-- Bacaan --
#####

Di hadapan 4000 pasukan musuh yang dipimpin Umar bin Sa’ad bin Abi Waqqash, Sayyidina Husen berpidato yang begitu indah dan menyentuh hati.

“Lihatlah nasabku, pandangilah siapa aku ini, lantas lihatlah siapa diri kalian? Perhatikan, apakah halal bagi kalian untuk membunuhku dan mencederai kehormatanku? Bukankah aku ini putra dari anak perempuan Nabimu? Bukankah aku ini anak dari washi dan keponakan nabimu yang pertama kali beriman kepada ajaran Nabimu? Bukankah Hamzah pemuka para syuhada adalah pamanku? Bukankah Ja’far yang akan terbang dengan dua sayap di surga itu pamanku? Tidakkah kalian mendengar kalimat yang masyhur di antara kalian sendiri bahwa Rasulullah shallallahu ‘alaihi wa sallam pernah berkata tentang saudaraku dan aku, kata baginda Rasul, keduanya adalah pemuka dari pemuda ahli surga”.

Jika kalian percaya dengan apa yang aku sampaikan, dan sungguh itu benar karena aku tak pernah berdusta. Tapi jika kalian tidak mempercayaiku, maka tanyakanlah kepada para sahabat Nabi, Jabir bin Abdullah al-Anshori, Abu Said Al-Khudri, Sahal bin Sa’ad, Zayd bin Aqam, dan Anas bin Malik, yang kesemuanya akan memberi tahu kalian bahwa mereka pun mendengar apa yang Nabi sampaikan mengenai kedudukan saudaraku, dan aku. Tidakkah ini semua cukup menghalangi kalian untuk menumpahkan darahku?”

Menurut penuturan Prof Nadirsyah, kata-kata yang begitu elok dari Sayyidina Husen itu direkam oleh sejumlah kitab dari para ulama Ahlussunnah wal Jamaah, seperti misalnya Tarikh At-Thabari di jilid ke-5 halaman 425, dan Ibnu Katsir dalam kitabnya Al-Bidayah wan-Nihayah jilid ke-8 halaman 193.

“Namun, sayangnya, mereka yang telah terkunci hatinya tidak akan tersadar dengan pidato tersebut. Pasukan yang mengepung atas perintah Ubaidillah bin Ziyad itu memaksa lelaki yang bernama Sayyidina Husein bin Ali bin Abi Thalib untuk mengakui kekuasaan khalifah Yazid bin Mu’awiyah,” ujar Prof Nadisryah melalui video yang diunggah di akun media sosialnya.

#####

[Entri data tersimpan]
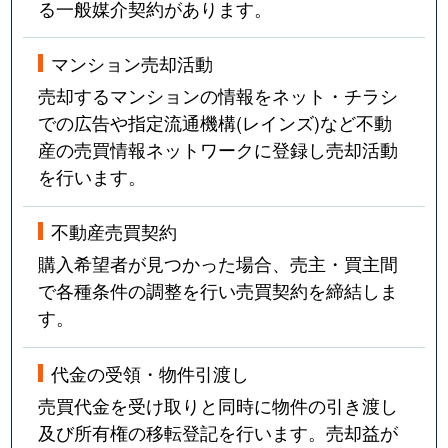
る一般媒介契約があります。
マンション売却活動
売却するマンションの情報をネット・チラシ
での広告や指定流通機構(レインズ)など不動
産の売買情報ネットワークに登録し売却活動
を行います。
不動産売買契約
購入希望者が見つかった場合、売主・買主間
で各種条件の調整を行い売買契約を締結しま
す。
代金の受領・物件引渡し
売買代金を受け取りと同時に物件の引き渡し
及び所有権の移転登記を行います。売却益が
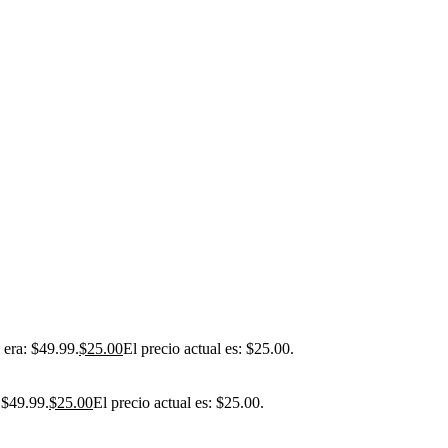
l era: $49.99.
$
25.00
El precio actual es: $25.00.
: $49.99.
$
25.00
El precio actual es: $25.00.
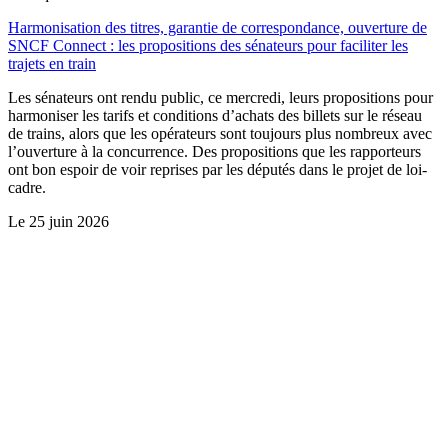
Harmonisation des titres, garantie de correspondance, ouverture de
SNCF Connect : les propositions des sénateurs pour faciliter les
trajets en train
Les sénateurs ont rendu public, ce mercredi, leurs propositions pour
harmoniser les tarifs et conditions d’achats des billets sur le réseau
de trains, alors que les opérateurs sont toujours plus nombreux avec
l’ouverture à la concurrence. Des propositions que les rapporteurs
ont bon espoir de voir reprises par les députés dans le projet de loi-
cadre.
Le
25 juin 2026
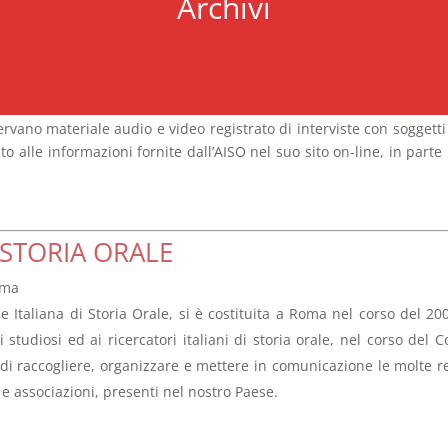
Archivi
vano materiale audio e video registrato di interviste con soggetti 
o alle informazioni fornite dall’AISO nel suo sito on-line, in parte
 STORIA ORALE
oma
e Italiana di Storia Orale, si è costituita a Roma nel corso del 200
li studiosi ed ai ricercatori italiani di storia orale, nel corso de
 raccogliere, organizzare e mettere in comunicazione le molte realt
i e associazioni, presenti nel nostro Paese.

#####

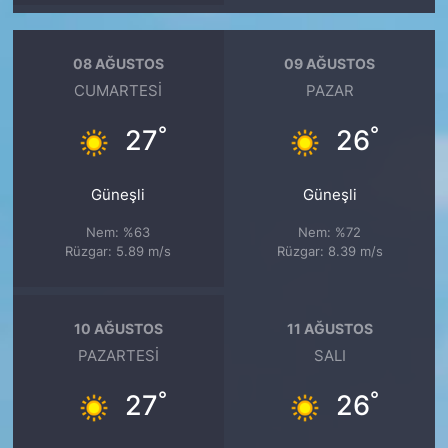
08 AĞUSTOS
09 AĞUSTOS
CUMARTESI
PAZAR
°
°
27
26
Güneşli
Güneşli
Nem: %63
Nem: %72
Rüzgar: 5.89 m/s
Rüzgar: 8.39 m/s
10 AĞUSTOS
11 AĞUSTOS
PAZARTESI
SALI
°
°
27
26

#####

-- Petunjuk Latihan --
Jawab pertanyaan berikut dengan singkat berdasarkan bacaan di atas:
1. Berapa jumlah pasukan musuh yang dipimpin Umar bin Sa'ad bin Abi Waqqash?
2. Di jilid dan halaman berapa kitab Al-Bidayah wan-Nihayah karya Ibnu Katsir merekam kata-kata tersebut?
3. Atas perintah siapa pasukan itu mengepung?

-- Kotak Jawaban --
1. 4000 pasukan.
2. Jilid ke-8 halaman 193.
3. Ubaidillah bin Ziyad.